Yesterday morning i woke up angry - angry because i was fat, felt like crap and just .... er ... angry really! Actually i don't really know why but of course my son got it in the neck for the most minor incident, the dogs got it because i tripped over them and then their baskets and everyone in the office got it because ... er well ... they were in the office!
It was awful - i spent until lunchtime fuming - then decided i better leave the office and stop upsetting anyone any further so i went round the shops - bought my son some new shoes - through sheer guilt of course for my morning's outburst - then went to the book shop and bought an exercise for fatties book and the most perfect diet book called "The Hibernation Diet"! It professes to make you thin whilst you sleep, and the forward reads:
"If you wake up tomorrow morning and dreamt you'd got thinner during the night, you'd think 'Oh Yeah, great. If only!' BUT that's just what you could be doing with the Hibernation Diet!" -
Now how could i possibly resist buying that?!?
I also bought The Times for last Saturday which also cheered me up immensely as there was a special holiday puzzle section with 8 full pages of sudoku and the like - superb!!
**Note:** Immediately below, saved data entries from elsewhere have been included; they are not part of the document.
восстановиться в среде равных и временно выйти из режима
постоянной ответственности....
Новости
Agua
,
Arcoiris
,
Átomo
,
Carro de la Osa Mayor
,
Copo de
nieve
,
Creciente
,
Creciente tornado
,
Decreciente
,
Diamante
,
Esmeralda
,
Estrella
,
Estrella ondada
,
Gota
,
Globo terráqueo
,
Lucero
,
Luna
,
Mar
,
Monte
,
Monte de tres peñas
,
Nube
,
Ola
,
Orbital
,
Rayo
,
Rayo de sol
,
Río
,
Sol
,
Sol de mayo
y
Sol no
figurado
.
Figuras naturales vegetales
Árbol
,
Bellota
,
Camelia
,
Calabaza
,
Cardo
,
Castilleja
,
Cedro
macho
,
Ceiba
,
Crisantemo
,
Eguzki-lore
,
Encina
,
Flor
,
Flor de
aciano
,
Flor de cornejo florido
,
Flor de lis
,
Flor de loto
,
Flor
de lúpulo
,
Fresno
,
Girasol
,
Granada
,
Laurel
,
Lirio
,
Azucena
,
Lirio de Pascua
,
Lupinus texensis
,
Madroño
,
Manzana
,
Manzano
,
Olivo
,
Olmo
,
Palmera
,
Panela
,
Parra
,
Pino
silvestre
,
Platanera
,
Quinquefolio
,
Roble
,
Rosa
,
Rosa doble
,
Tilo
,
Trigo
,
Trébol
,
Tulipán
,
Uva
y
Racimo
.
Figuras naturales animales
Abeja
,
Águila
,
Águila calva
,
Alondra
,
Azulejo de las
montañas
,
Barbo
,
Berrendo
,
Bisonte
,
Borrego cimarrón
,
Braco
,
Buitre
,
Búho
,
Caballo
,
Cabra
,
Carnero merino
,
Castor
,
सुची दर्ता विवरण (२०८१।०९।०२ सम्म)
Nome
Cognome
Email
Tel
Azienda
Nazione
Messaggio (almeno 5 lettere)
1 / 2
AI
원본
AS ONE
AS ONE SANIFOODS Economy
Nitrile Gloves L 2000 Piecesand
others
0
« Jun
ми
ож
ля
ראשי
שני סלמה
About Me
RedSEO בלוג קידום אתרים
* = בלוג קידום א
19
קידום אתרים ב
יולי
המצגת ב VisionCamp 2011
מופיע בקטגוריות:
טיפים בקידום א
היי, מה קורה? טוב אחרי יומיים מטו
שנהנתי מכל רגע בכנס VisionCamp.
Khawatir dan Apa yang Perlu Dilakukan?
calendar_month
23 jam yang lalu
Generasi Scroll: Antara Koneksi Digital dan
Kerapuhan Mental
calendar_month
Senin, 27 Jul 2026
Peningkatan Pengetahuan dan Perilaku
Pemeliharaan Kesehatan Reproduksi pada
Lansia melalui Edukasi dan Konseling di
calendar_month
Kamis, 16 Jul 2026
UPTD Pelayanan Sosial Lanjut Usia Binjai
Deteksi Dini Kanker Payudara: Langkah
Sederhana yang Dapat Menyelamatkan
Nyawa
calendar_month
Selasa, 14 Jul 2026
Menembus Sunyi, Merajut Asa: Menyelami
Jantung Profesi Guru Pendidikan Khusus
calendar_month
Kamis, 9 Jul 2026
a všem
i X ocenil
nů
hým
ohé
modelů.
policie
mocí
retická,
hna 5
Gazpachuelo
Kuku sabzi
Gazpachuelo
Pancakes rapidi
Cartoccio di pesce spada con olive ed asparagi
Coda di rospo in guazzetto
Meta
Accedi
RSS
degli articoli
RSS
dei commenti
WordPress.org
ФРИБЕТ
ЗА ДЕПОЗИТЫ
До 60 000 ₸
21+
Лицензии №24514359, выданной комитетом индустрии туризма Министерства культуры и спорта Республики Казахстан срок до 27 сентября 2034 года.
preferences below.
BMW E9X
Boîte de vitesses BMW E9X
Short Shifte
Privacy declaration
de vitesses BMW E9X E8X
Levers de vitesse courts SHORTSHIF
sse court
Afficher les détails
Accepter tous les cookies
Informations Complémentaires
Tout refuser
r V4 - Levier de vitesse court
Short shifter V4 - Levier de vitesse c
Final highlight of the day was a little tidbit i picked up in the Times with the following warning found on a packet of earplugs - "These earplugs are non-toxic, but may interfere with breathing if caught in the windpipe!" - Now you don't say!!!!!
Anyway after such a generally rubbish start to the day, now approaching evening and thinking of settling down with the papers and my marvelous diet books, it made me think of a good friend and her kids and what we named 'Suicide Hour'!
Any mother should be able to relate to this time of day, every single day everywhere in the world, as early evening sets in, and kids get tired and whingy and no matter what you do or say general chaos usually breaks out in the house (that tends to include some incredibly loud screaming).
With one child it is generally controllable as if you can get food down their neck quick enough it tends to avert the extreme whinging BUT, after food, tends to turn the little blighters into bouncing beans until you can slot them into the bath and their beds!
With two plus children, it's a little tricky, as one will start the whinging - generally smack one of the others round the head - and the chorus begins! This one is not quite as easy to control as food can just cause further chaos as they'll start stealing from each others plates which only causes further screaming on board! - This is the classic 'Suicide Hour' when the best thing to do is get yourself some earplugs (trying of course your best not to get them stuck in your windpipe!!), open a bottle of wine, shout for the ayah (nanny/maid) and settle in with the paper! - That is what living in the tropics is all about - someone else to deal with the mundane daily nightmare - and I'd just like to say that if anyone out there who has a large family of kids - do the right thing and move out to a country where staff are part of our lives and are an absolute god send. If not - you'll be the one 'Suicide Hour' was named for and will be launching yourself off the fridge freezer come 6 o'clock this evening!!